19.12.13

Minimalinvasive Zugänge bei Hüftendoprothesenimplantationen erfreuen sich ungebremster Beliebtheit. Eine Vielzahl an Faktoren spricht dafür. Allerdings gibt es auch gewichtige Argumente gegen die Technik der minimalintensiven Endoprothetik, also pro konventionelle Technik.

Kleiner Hautschnitt: Kosmetisch erwünscht, medizinisch umstritten
Durch die Verkleinerung des Hautschnittes wird die intraoperative Belastung der Wundränder erhöht, wodurch eine schlechtere Wundkosmetik provoziert wird. Da perioperative Kontaminationen (Besiedlung mit Erregern) des Operationssitus in erster Linie durch Hautkeime verursacht werden sollte der Kontakt zwischen Implantat und Haut vermieden und der Hautschnitt dementsprechend 8also groß genug) dimensioniert werden.

Blutverlust: Weniger ist mehr
Bezüglich des Blutverlusts kann aus Verschiedenen Studien geschlossen werden, dass mit der minimalinvasiven Technik eine Verringerung Blutverlusts herbeigeführt werden kann. Allerdings beträgt die Differenz zur konventionellen Technik in den meisten Arbeiten wenige 100 ml und führt zu keinem Unterschied in der dadurch notwendigen Zahl an Bluttransfusionen oder im Blutbild. Muskelverletzungen: das Maß für eine frühe Mobilisation? Bei minimalinvasivem Zugang entstehen tendenziell geringere sogenannte Weichteiltraumen als bei den Standardzugängen. Dadurch ist am ehesten auch die zügigere Mobilisation zu erklären, auf die in einigen Studien hingewiesen wird.

Die genaue Positionierung des Implantats und mögliche Knochenbrüche
Minimalinvasive Zugänge erlauben eine adäquate Implantatpositionierung. Allerdings scheint das Risiko einer fehlerhaften Positionierung sowohl der Pfanne als auch des Schafts höher zu sein als bei herkömmlichen Operationsverfahren. abgeleitet werden kann.

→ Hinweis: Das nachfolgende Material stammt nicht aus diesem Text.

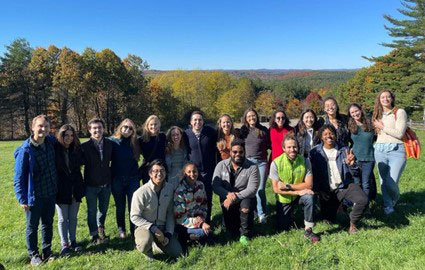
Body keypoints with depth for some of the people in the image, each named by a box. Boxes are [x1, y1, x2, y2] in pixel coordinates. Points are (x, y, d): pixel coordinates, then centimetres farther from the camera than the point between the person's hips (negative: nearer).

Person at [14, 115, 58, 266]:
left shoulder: (51, 142, -3)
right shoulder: (25, 150, -18)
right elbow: (19, 177, -12)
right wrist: (22, 198, -13)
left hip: (50, 193, 5)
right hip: (34, 196, -5)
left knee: (48, 224, 17)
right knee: (32, 227, 12)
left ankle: (47, 251, 33)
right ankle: (33, 255, 29)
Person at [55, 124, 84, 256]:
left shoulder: (76, 149, 2)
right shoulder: (54, 149, -10)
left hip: (75, 188, 4)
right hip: (61, 189, -3)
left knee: (73, 217, 12)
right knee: (63, 218, 5)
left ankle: (73, 241, 24)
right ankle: (64, 244, 14)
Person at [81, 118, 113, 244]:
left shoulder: (109, 144, -2)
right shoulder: (85, 146, -10)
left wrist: (110, 177, 7)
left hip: (106, 184, 3)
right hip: (91, 185, -3)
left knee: (103, 209, 18)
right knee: (92, 211, 10)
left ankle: (100, 227, 44)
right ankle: (95, 235, 26)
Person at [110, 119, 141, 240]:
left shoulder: (135, 143, 0)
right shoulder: (113, 141, -5)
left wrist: (138, 172, 5)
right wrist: (110, 174, -2)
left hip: (133, 179, 1)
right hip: (117, 180, 0)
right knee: (120, 206, 13)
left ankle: (134, 230, 13)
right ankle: (121, 229, 29)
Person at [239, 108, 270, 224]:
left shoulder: (264, 130, 5)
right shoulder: (243, 130, 7)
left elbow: (269, 145, 13)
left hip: (261, 162, -1)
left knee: (260, 189, -5)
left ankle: (262, 214, 2)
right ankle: (256, 213, 17)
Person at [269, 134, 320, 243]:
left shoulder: (304, 161, -14)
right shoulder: (276, 163, -18)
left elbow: (309, 185, -19)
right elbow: (276, 189, -18)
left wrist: (287, 186, -26)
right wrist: (297, 192, -26)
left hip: (300, 196, 0)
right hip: (284, 199, 0)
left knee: (309, 197, -33)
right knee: (283, 228, 4)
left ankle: (308, 230, -17)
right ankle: (289, 216, 39)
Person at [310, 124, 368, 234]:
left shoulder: (344, 150, -3)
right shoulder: (315, 152, -7)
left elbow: (355, 174, -3)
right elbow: (313, 174, -4)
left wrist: (351, 164, -23)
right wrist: (318, 190, -13)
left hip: (345, 185, 1)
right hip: (327, 191, 0)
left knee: (363, 200, -25)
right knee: (330, 219, 5)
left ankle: (353, 223, 4)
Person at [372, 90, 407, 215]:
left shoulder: (400, 112, -2)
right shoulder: (378, 115, 14)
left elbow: (399, 133, -11)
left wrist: (382, 127, -5)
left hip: (396, 151, -5)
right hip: (380, 151, 5)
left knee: (391, 183, -9)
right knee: (383, 182, 7)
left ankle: (395, 200, 24)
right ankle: (388, 207, 22)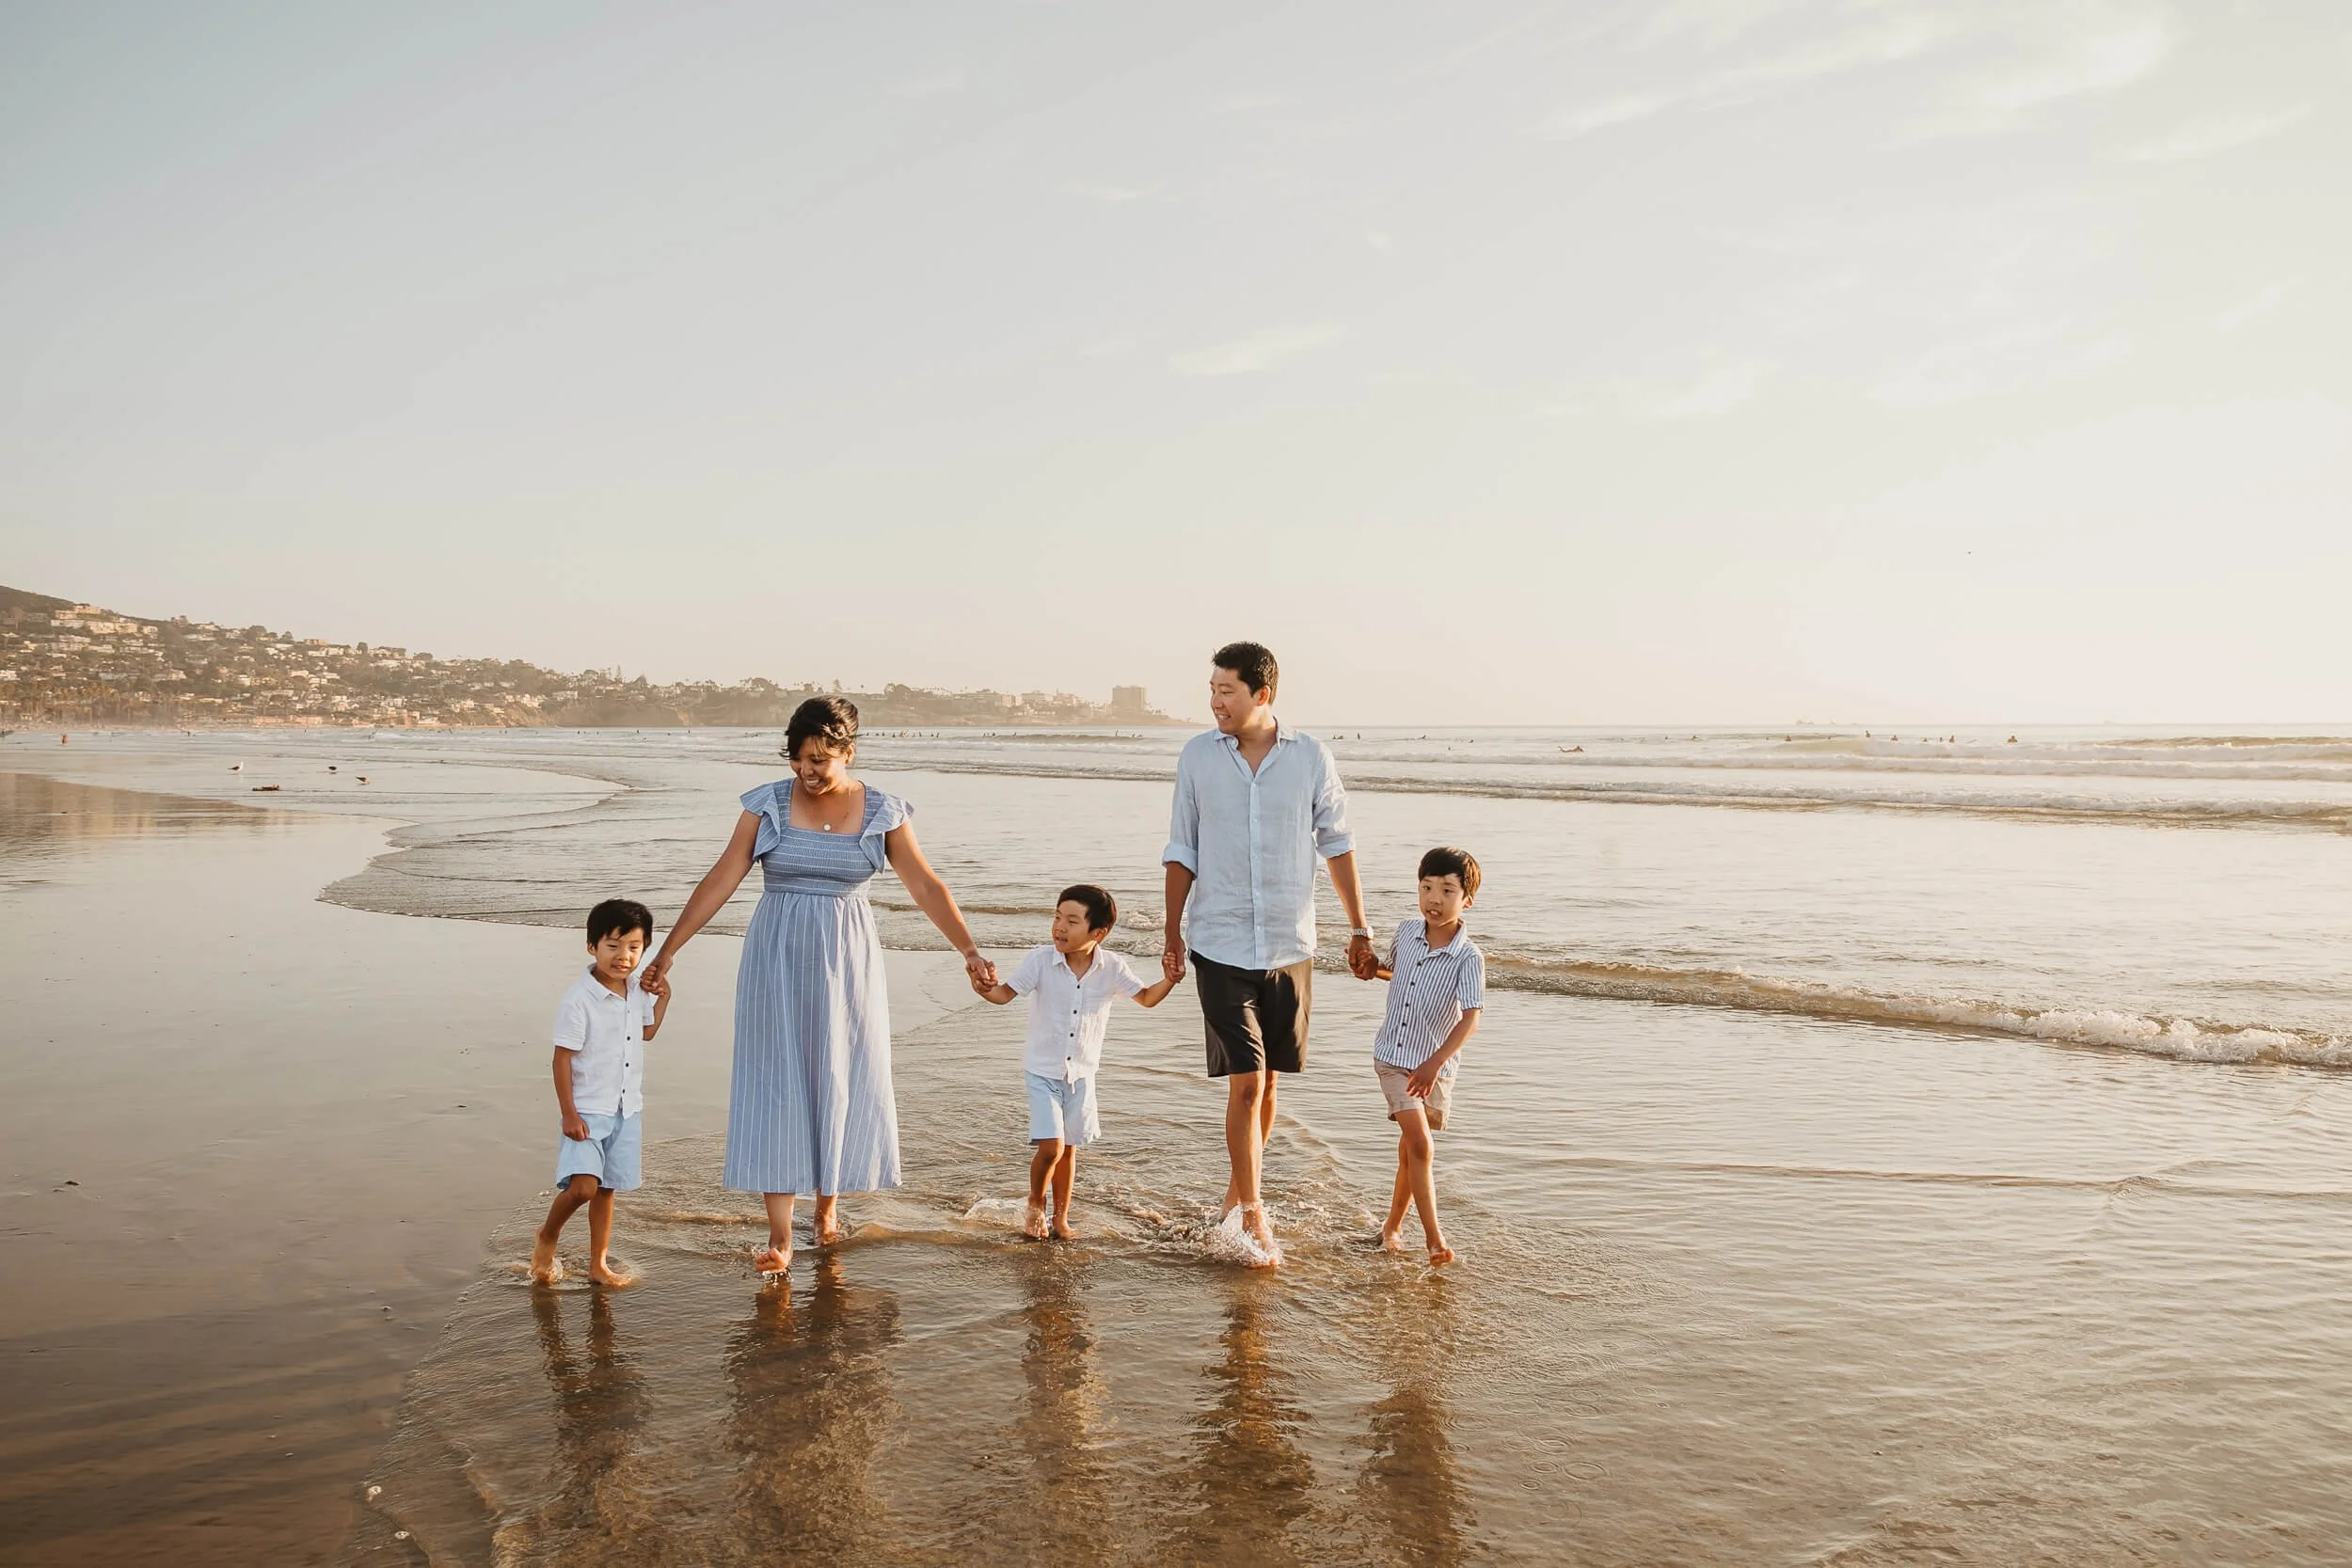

Ferner ist eine erhöhte Komplikationsrate bekannt, die sich nicht in einer erhöhten Fallzahl von periprothetischen Frakturen (Brüchen des Knochens), sondern auch in früher Revisionen mit anschließendem Knochenverlust äußert. In wieweit diese auch der Lernkurve der Operateure anzulasten ist, sei dahingestellt.

Fremde Federn
Bei der Betrachtung „minimalinvasiver Argumente“ ist zu berücksichtigen, dass die Fortschritte moderner Anästhesieverfahren sowie effektiverer postoperativer Schmerztherapie und Rehabilitation oft unter die „Erfolge“ minimalinvasiver Implantationen subsumiert werden. Damit ist der objektive Vergleich zwischen minimalinvasiv und konventionell implantierten Endoprothesen zusätlich erschwert.

Fremde Wahrnehmung
Zurinsbesondere in Patientenkreisen positiven Bewertung der minimalinvasiven Hüftendoprothetik trägt auch die teilweise unkritische und durch die Industrie geprägte Werbung in Printmedien und im Internet bei. Hierdurch entsteht beim Patienten eine Fehleinschätzung des Begriffs „minimalinvasiv“. Überzogene Erwartungen sind nicht selten die Folge.

Die wahren Herausforderungen: Materialien und Abstimmung der Komponenten
Führt man sich den hohen Standard vor Augen, der in den letzten Jahrzehnten in der Hüftendoprothetik erreicht wurde, ergibt sich die Frage, welche Art der Verbesserung durch die minimalinvasiven Zugänge tatsächlich erreicht werden kann. Die Herausforderungen der modernen Hüftendoprothetik, wie Verminderung des Abriebs durch veränderte Gleitpaarungen, Optimierung der Komponentenpositionierung werden durch die minimale Technik nicht adressiert, wodurch wiederum die technischen Ziele einer verträglichen Hüftendoprothetik gefährdet werden.

Fazit
Minimalinvasive Zugänge zur Hüftendoprothetik bieten die Möglichkeit eines geringeren Blutverlusts und Weichteilschadens sowie einer zügigeren Rehabilitation auf Kosten des Risikos von Implantatmalpositionierungen und periprothetischer Frakturen. Die minimalinvasive Hüfttotalendoprothetik kann deshalb derzeit nicht als Goldstandard angesehen werden.